# TASK TO CARRY OUT:
The expected output is every entry, copied exactly.

DATA EXTRACT START

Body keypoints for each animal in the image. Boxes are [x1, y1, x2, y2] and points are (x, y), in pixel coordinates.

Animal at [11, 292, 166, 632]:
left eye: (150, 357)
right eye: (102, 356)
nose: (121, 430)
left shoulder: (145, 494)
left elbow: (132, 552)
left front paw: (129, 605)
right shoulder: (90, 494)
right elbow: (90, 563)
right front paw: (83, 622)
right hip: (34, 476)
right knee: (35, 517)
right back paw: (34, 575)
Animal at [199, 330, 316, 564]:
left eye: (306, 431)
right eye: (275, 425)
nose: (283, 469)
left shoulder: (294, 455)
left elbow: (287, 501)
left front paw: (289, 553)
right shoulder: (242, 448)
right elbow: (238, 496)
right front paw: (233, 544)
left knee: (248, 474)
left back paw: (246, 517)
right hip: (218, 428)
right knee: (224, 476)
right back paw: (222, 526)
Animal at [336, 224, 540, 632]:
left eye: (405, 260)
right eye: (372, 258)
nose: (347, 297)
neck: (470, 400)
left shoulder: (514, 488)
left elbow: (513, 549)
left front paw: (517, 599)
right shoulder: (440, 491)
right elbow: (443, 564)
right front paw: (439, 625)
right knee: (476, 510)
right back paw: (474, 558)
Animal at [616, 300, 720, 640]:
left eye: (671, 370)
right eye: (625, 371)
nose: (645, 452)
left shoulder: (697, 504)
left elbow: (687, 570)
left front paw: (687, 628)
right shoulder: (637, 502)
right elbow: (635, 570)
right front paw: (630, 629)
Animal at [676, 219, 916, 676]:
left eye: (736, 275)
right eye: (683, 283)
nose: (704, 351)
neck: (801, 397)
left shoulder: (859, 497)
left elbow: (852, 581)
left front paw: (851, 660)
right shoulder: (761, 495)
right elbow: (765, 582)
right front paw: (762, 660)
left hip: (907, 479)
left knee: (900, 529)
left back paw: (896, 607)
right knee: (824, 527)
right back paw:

DATA EXTRACT END

# RESULT:
Body keypoints for each animal in the image. Boxes are [x1, y1, x2, y2] and points are (x, y), in pixel coordinates.

Animal at [11, 292, 166, 632]:
left eye: (150, 357)
right eye: (102, 356)
nose: (121, 430)
left shoulder: (145, 494)
left elbow: (132, 552)
left front paw: (129, 605)
right shoulder: (90, 494)
right elbow: (90, 563)
right front paw: (83, 622)
right hip: (34, 476)
right knee: (35, 517)
right back paw: (34, 575)
Animal at [199, 330, 316, 564]:
left eye: (306, 431)
right eye: (275, 425)
nose: (283, 469)
left shoulder: (294, 455)
left elbow: (287, 501)
left front paw: (289, 553)
right shoulder: (242, 448)
right elbow: (238, 496)
right front paw: (233, 544)
left knee: (248, 474)
left back paw: (246, 517)
right hip: (218, 428)
right knee: (224, 476)
right back paw: (222, 526)
Animal at [336, 224, 540, 632]:
left eye: (405, 260)
right eye: (372, 258)
nose: (347, 297)
neck: (470, 400)
left shoulder: (514, 488)
left elbow: (513, 549)
left front paw: (517, 599)
right shoulder: (440, 491)
right elbow: (443, 564)
right front paw: (439, 625)
right knee: (476, 510)
right back paw: (474, 558)
Animal at [616, 300, 720, 640]:
left eye: (671, 370)
right eye: (625, 371)
nose: (645, 452)
left shoulder: (697, 504)
left elbow: (687, 570)
left front paw: (687, 628)
right shoulder: (637, 502)
right elbow: (635, 570)
right front paw: (630, 629)
Animal at [676, 219, 916, 676]:
left eye: (736, 275)
right eye: (683, 283)
nose: (704, 351)
neck: (801, 397)
left shoulder: (859, 497)
left elbow: (852, 581)
left front paw: (851, 660)
right shoulder: (761, 495)
right elbow: (765, 582)
right front paw: (762, 660)
left hip: (907, 479)
left knee: (900, 529)
left back paw: (896, 607)
right knee: (824, 527)
right back paw:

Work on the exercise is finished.